In the next panel ([47]), which is the disembarkation, the horses are again insisted upon, and one curious point which I would remark, the un-stepping of the mast. There are not a few descriptions in the later Dark Ages and the early Middle Ages which lead us to believe that the mast of their small craft was not fixed: for instance, the Danes going up river above London Bridge. Let me repeat again, at the risk of tedium, that the episode of the disembarkation of horses, which the men of the time seem to have been particularly struck by, makes the Tapestry follow Wace. Once landed, the army in the next panel ([48]) fully accoutred—or rather patrols of it—rides out to forage, and you get as a sequel (in [49]) the raiding of houses, the slaughtering of cattle and of sheep, the commandeering of horses; and next again (in [50]) you have the preparing of a meal, and it is to be remarked how minute are the details here compared with the vagueness of detail in the building of the ships.

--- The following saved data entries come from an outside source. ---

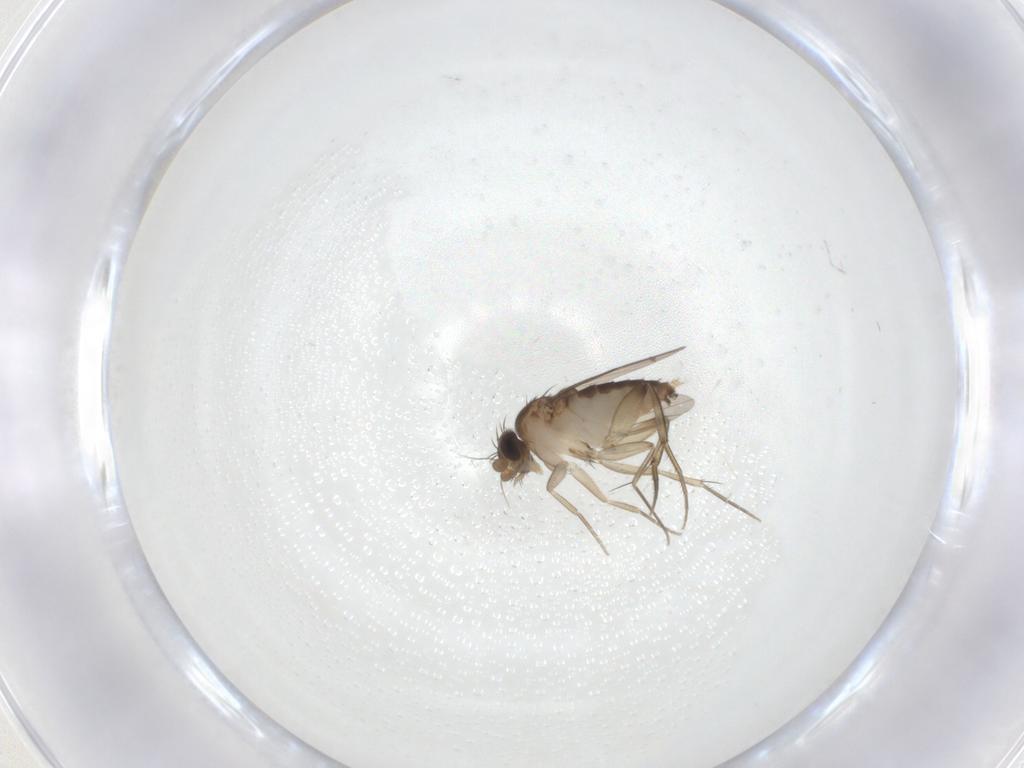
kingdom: Animalia
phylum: Arthropoda
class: Insecta
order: Diptera
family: Phoridae
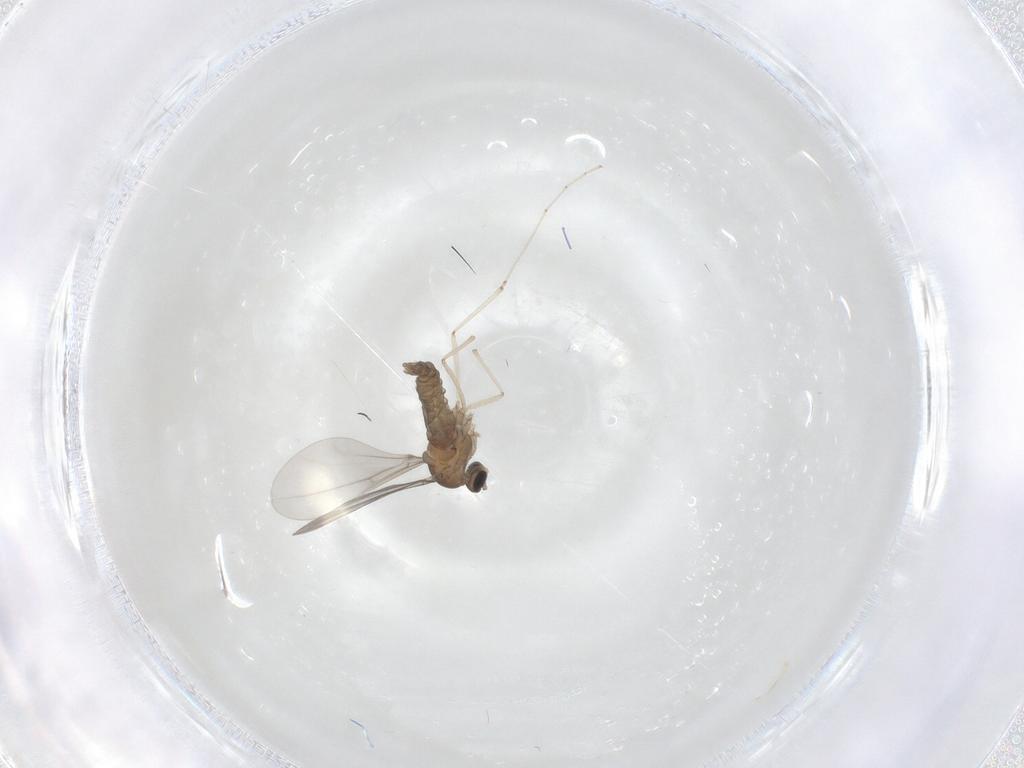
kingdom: Animalia
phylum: Arthropoda
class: Insecta
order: Diptera
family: Cecidomyiidae
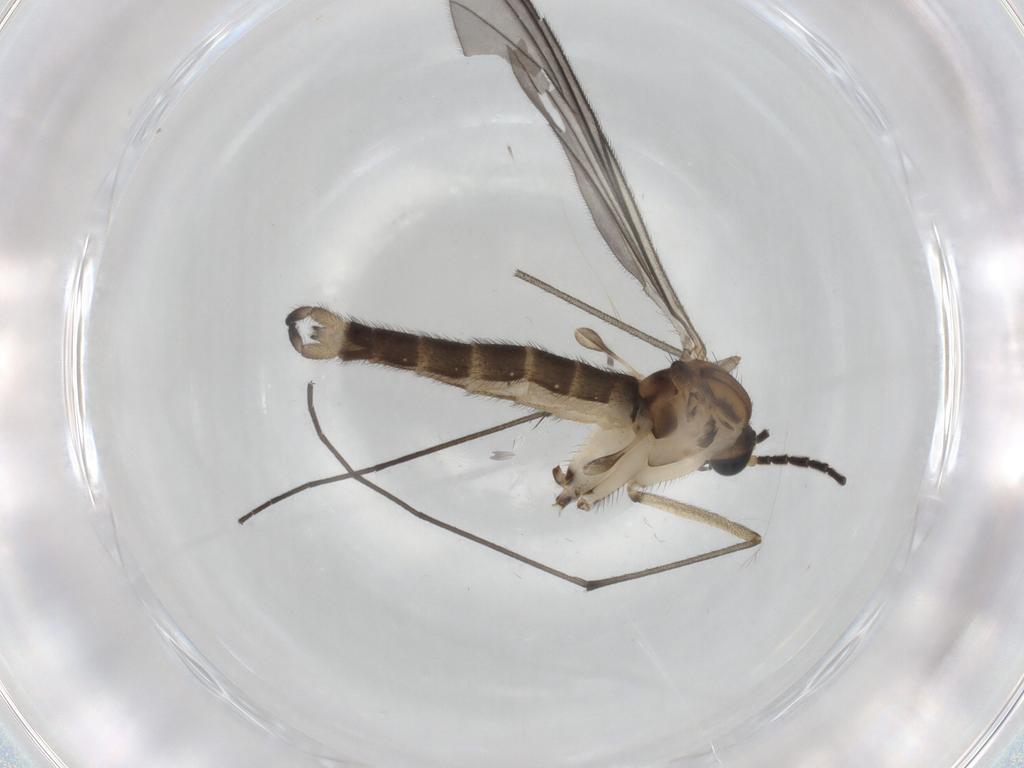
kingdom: Animalia
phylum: Arthropoda
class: Insecta
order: Diptera
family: Sciaridae
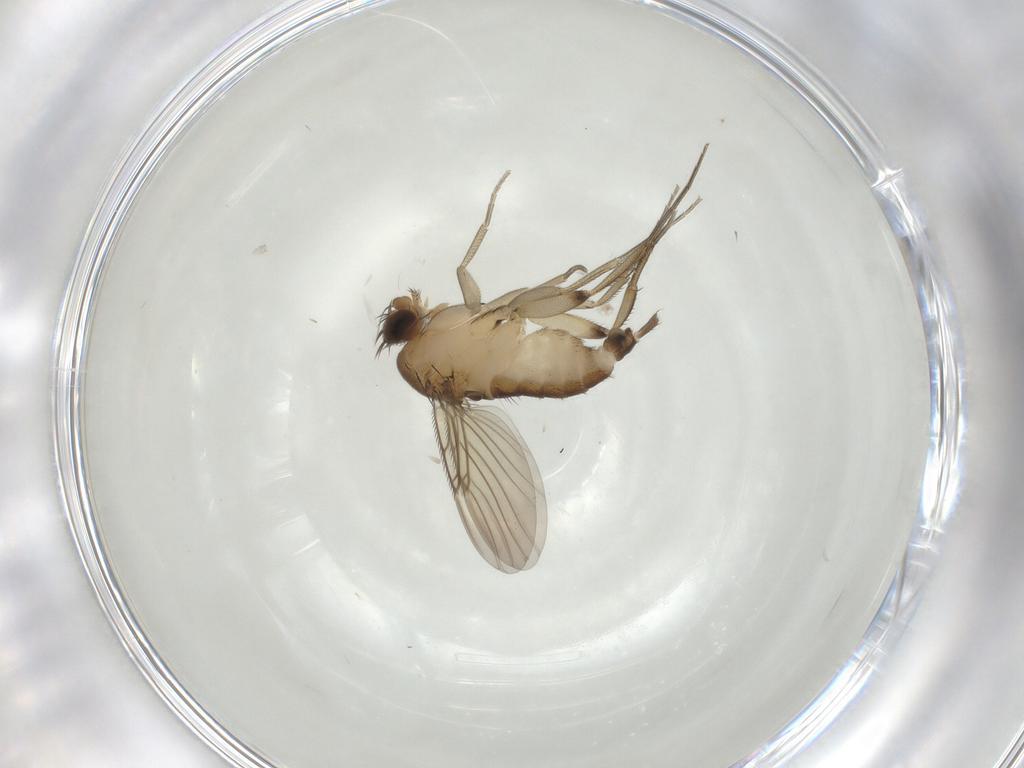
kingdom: Animalia
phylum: Arthropoda
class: Insecta
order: Diptera
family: Phoridae
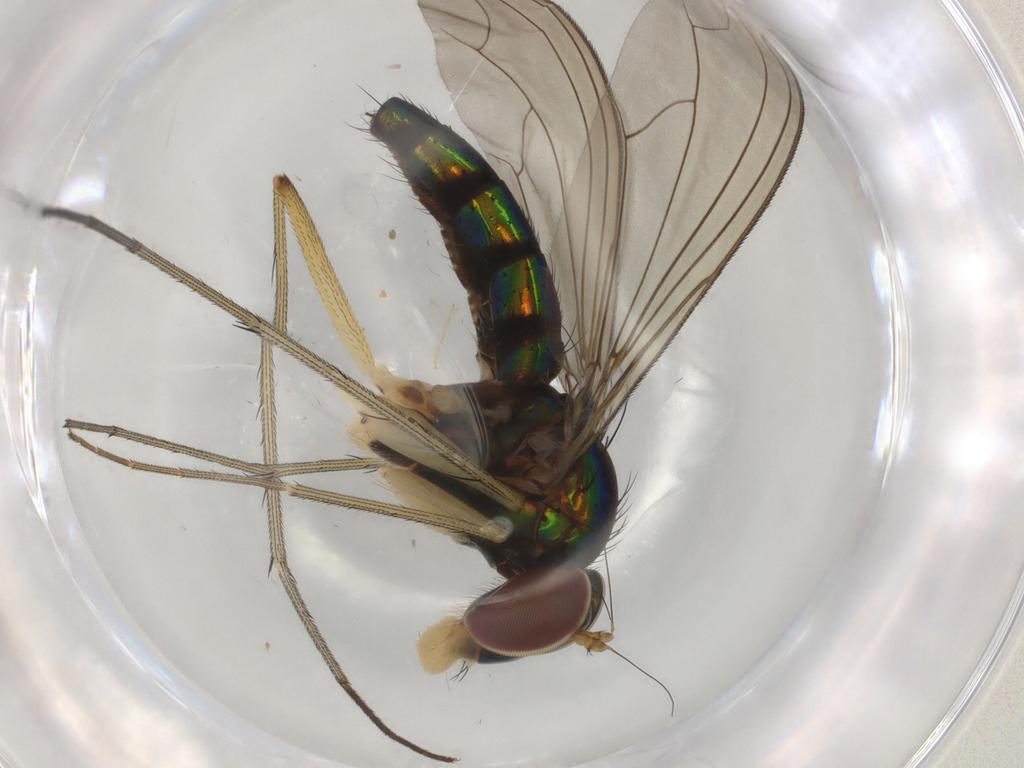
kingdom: Animalia
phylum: Arthropoda
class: Insecta
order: Diptera
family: Dolichopodidae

Look, for instance, at the little stove of charcoal on which one of the cooks is preparing the meat, and the spits with their roasted pieces, and see how the draughtsman—whoever he was—knew more of courts than of artisans. And the feast itself, which follows, is interesting as showing a table laid out in continuity with classic custom, served from the inside of its horse-shoe or oblong. In the inscription, though hardly to be discerned upon the Tapestry, we have the benediction of the meats by the bishop—and the bishop should mean Odo. But we have, I believe, no MSS. authority for that little incident at all. The bishop is probably brought in here for the purpose of the next scene, where he sits with his brother, Duke William, and with his other brother, Robert, making council. The symbolism of the three figures is obvious; the portraiture of William reappears, the unarmed priest upon the left, the vassal brother upon the right making ready to draw the sword. In the next panel ([52]) there is given the throwing up of earthworks for a fortified camp at Hastings (the spade is half warfare), and here notice the figure of Robert of Eu, for it exactly follows the account of Wace. The figure holds the lance, and in command of the building of the camp is the man whom the Roman de Rou speaks of as commanding the same work.

With this panel the preliminaries of the action may be said to end, and the advance towards the battle itself to begin. There are two incidents in the next panel introducing that advance: one in which a messenger from Harold reaches William (whose portrait is again clearly marked), another in which the act of war begins with the burning of a house.